Exercise details
The whole listing needs to be written out exactly, except for any images.

Given material
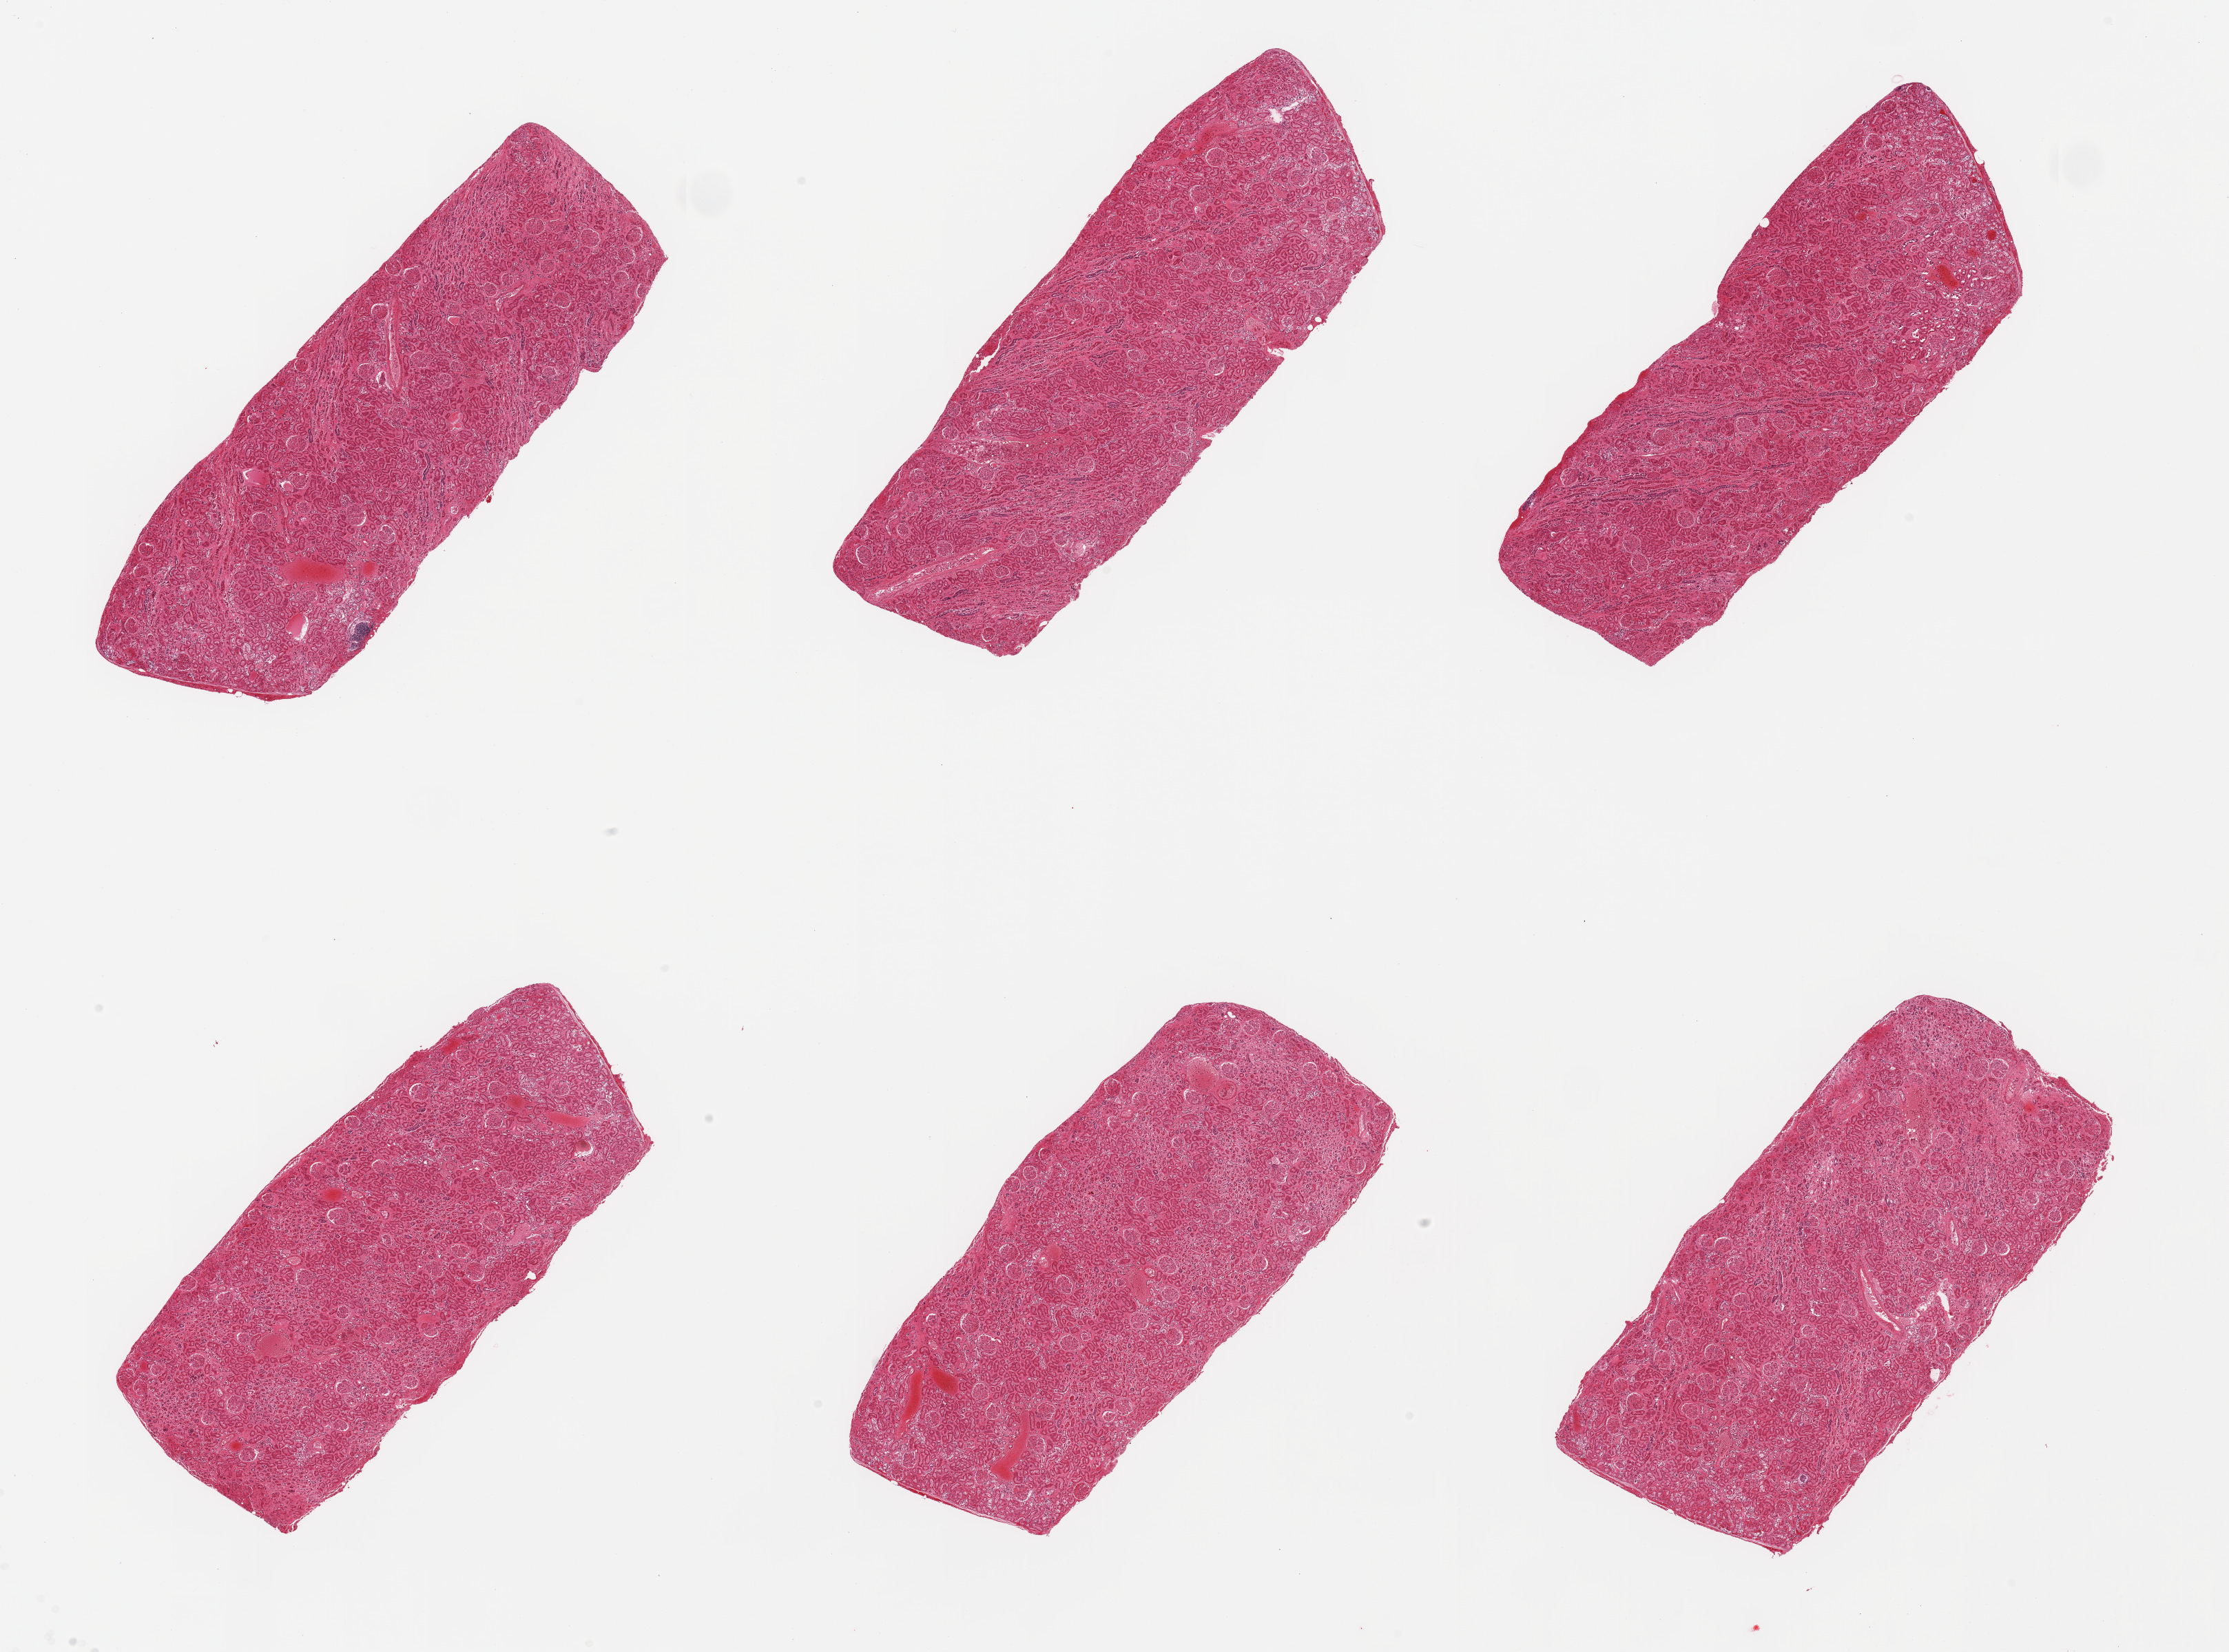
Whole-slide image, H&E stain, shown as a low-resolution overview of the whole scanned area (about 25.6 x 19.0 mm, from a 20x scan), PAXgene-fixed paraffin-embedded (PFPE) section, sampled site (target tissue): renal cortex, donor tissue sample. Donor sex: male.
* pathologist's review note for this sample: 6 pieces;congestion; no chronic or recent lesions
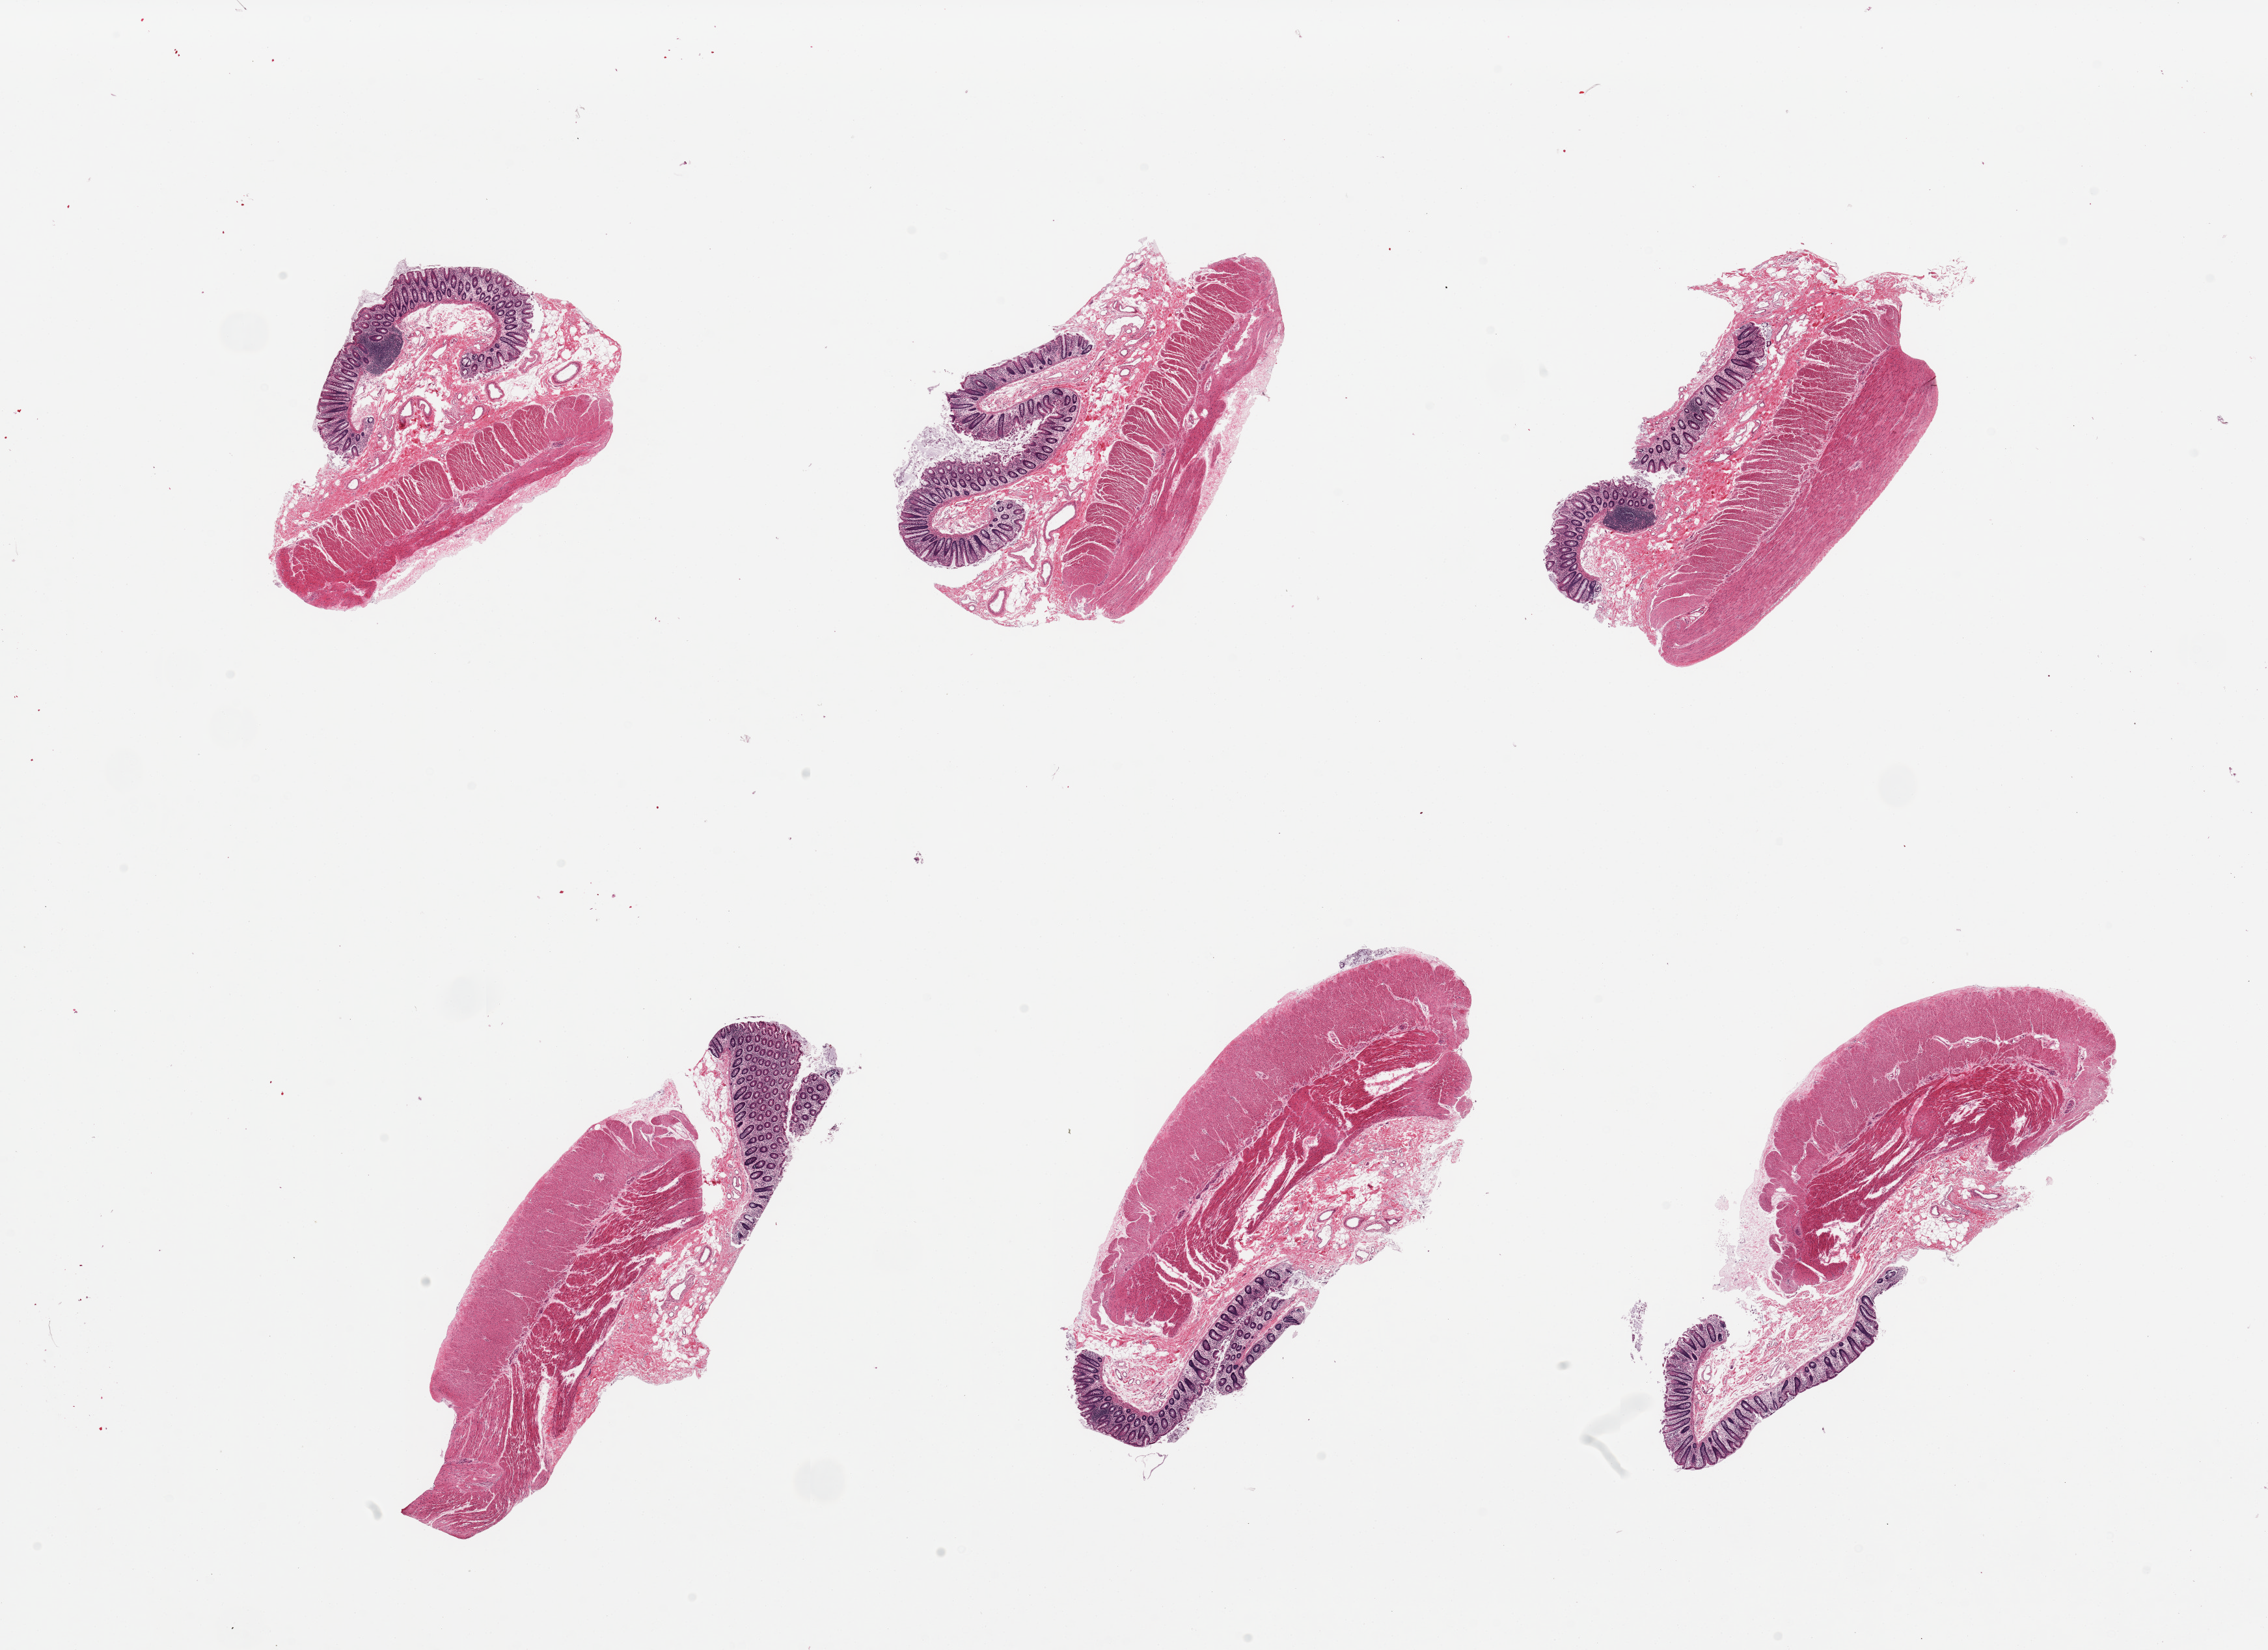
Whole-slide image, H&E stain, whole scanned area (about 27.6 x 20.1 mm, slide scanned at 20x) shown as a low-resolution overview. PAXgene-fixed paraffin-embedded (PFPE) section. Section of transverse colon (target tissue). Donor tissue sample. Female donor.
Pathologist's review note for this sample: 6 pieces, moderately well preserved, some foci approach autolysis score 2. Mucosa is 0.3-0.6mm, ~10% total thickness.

Your solution
Whole-slide image, H&E stain, shown as a low-resolution overview of the whole scanned area (about 25.6 x 19.0 mm, from a 20x scan), PAXgene-fixed paraffin-embedded (PFPE) section, sampled site (target tissue): renal cortex, donor tissue sample. Donor sex: male.
* pathologist's review note for this sample: 6 pieces;congestion; no chronic or recent lesions
Whole-slide image, H&E stain, whole scanned area (about 27.6 x 20.1 mm, slide scanned at 20x) shown as a low-resolution overview. PAXgene-fixed paraffin-embedded (PFPE) section. Section of transverse colon (target tissue). Donor tissue sample. Female donor.
Pathologist's review note for this sample: 6 pieces, moderately well preserved, some foci approach autolysis score 2. Mucosa is 0.3-0.6mm, ~10% total thickness.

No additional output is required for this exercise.